* ACTIVITY:
Find and return every line of the data that contains the word "Dogma".

++++ SUPPLIED ENTRIES

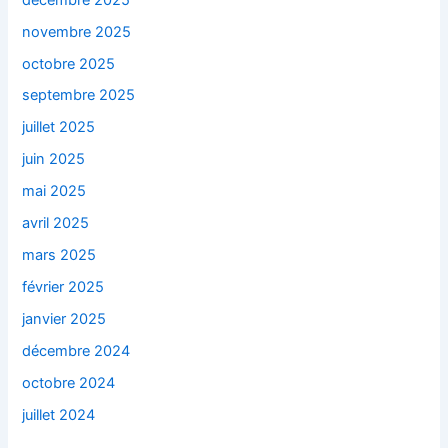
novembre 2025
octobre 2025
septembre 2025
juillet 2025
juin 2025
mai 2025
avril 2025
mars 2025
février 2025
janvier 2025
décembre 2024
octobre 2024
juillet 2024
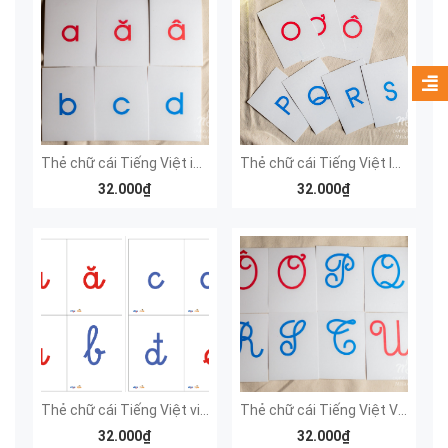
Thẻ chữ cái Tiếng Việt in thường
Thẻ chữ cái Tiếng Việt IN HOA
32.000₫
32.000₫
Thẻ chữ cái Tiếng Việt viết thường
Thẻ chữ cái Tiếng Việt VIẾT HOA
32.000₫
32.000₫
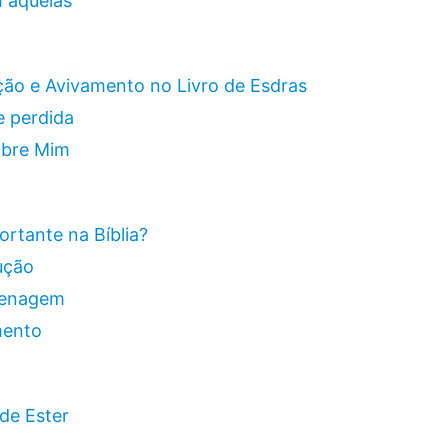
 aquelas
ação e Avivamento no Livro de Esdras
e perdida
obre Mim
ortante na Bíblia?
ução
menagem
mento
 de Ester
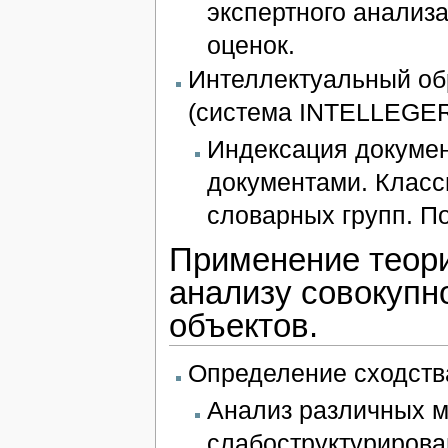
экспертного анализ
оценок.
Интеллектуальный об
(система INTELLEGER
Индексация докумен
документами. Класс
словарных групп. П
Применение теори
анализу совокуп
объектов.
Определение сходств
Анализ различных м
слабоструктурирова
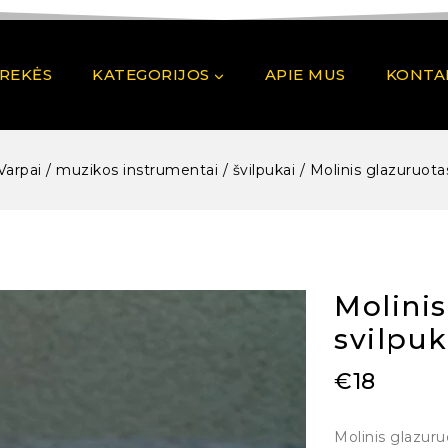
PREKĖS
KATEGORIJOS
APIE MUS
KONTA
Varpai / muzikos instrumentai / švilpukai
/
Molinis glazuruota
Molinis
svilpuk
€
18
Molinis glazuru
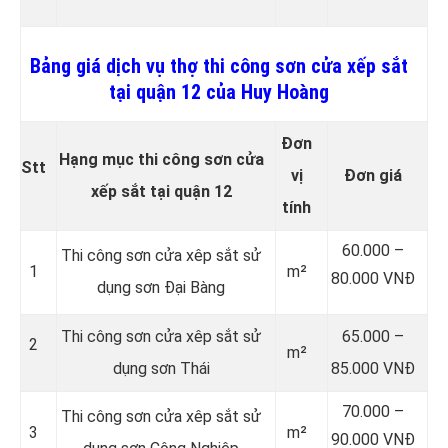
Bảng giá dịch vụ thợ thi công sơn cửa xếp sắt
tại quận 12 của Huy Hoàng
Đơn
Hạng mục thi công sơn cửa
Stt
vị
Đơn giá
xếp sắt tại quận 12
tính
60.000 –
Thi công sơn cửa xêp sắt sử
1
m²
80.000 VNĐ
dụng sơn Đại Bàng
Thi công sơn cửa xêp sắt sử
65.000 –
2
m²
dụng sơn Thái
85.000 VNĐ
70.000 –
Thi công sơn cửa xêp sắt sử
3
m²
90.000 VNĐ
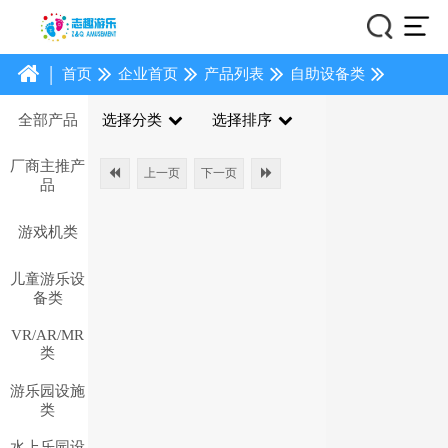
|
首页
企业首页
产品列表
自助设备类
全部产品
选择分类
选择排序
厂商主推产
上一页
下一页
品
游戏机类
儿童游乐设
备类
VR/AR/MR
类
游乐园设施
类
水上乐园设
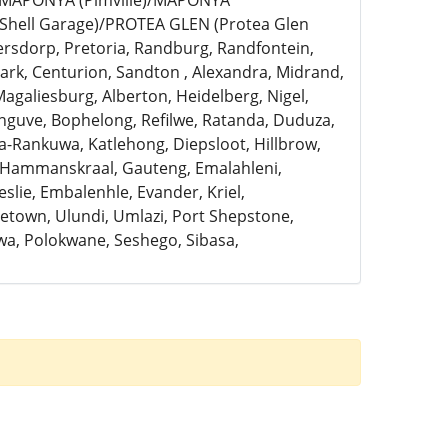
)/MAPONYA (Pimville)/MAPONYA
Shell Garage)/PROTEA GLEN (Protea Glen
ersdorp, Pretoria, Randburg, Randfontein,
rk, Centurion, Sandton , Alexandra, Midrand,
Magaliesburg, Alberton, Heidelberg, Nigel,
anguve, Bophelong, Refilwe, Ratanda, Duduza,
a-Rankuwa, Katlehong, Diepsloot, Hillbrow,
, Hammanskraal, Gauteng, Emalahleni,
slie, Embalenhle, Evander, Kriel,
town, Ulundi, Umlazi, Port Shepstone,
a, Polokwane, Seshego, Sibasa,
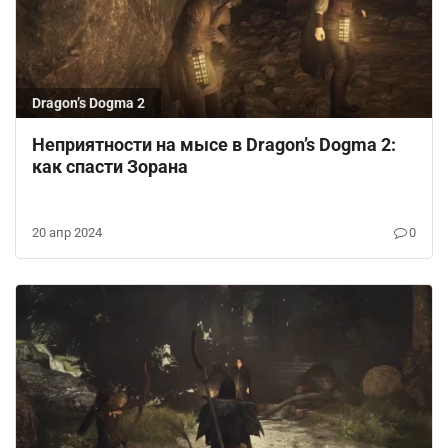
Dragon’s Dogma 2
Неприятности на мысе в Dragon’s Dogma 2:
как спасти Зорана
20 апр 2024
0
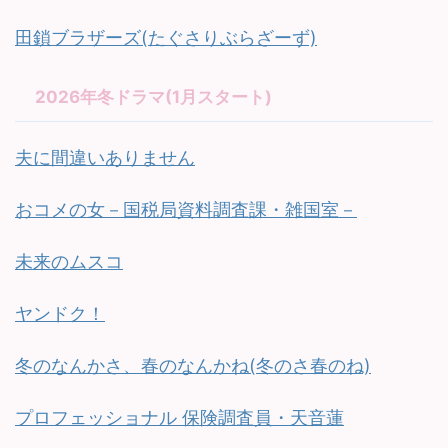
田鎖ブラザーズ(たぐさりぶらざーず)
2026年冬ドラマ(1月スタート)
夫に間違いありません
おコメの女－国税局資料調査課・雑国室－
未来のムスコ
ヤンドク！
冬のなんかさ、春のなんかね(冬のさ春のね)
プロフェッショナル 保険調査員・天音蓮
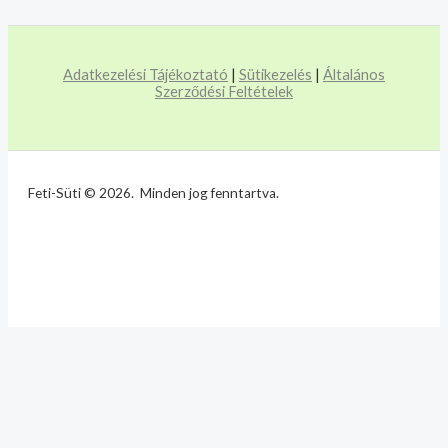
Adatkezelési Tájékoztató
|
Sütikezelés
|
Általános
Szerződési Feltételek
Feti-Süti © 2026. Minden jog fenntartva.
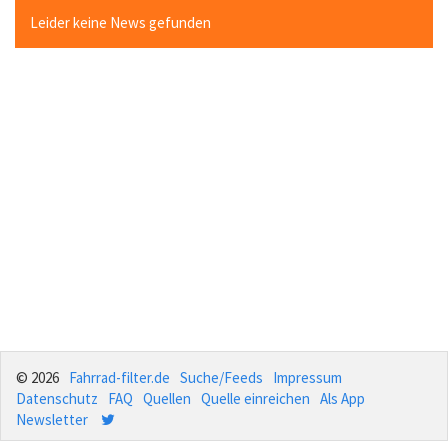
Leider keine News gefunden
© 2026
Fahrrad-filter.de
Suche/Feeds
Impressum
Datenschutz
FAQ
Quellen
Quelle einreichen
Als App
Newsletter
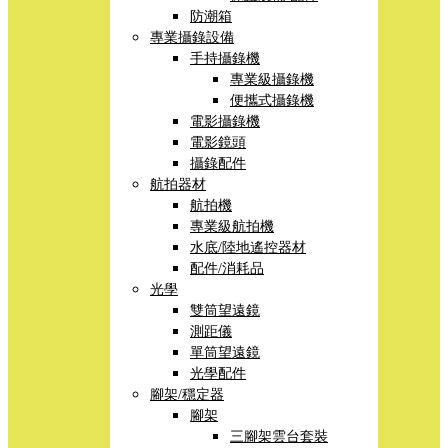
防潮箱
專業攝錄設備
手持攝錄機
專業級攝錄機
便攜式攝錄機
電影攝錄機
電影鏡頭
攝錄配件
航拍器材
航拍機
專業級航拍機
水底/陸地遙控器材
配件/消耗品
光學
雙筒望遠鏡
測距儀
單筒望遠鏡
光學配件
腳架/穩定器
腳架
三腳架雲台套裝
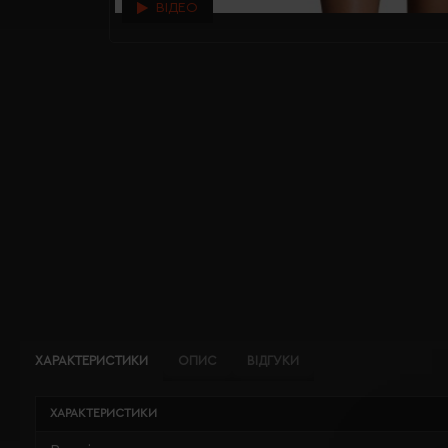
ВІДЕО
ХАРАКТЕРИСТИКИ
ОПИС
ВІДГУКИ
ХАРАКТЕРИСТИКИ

++++++++
++++ SUPPLIED ENTRIES

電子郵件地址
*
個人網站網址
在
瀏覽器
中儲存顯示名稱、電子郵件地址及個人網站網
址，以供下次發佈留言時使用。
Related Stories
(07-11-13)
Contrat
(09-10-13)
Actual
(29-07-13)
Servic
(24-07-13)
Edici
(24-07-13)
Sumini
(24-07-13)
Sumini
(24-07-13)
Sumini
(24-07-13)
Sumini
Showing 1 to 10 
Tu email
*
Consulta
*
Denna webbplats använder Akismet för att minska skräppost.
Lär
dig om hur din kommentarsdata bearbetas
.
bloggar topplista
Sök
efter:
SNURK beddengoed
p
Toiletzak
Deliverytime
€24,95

++++++++

* RESPONSE:
Dragon’s Dogma 2
Неприятности на мысе в Dragon’s Dogma 2:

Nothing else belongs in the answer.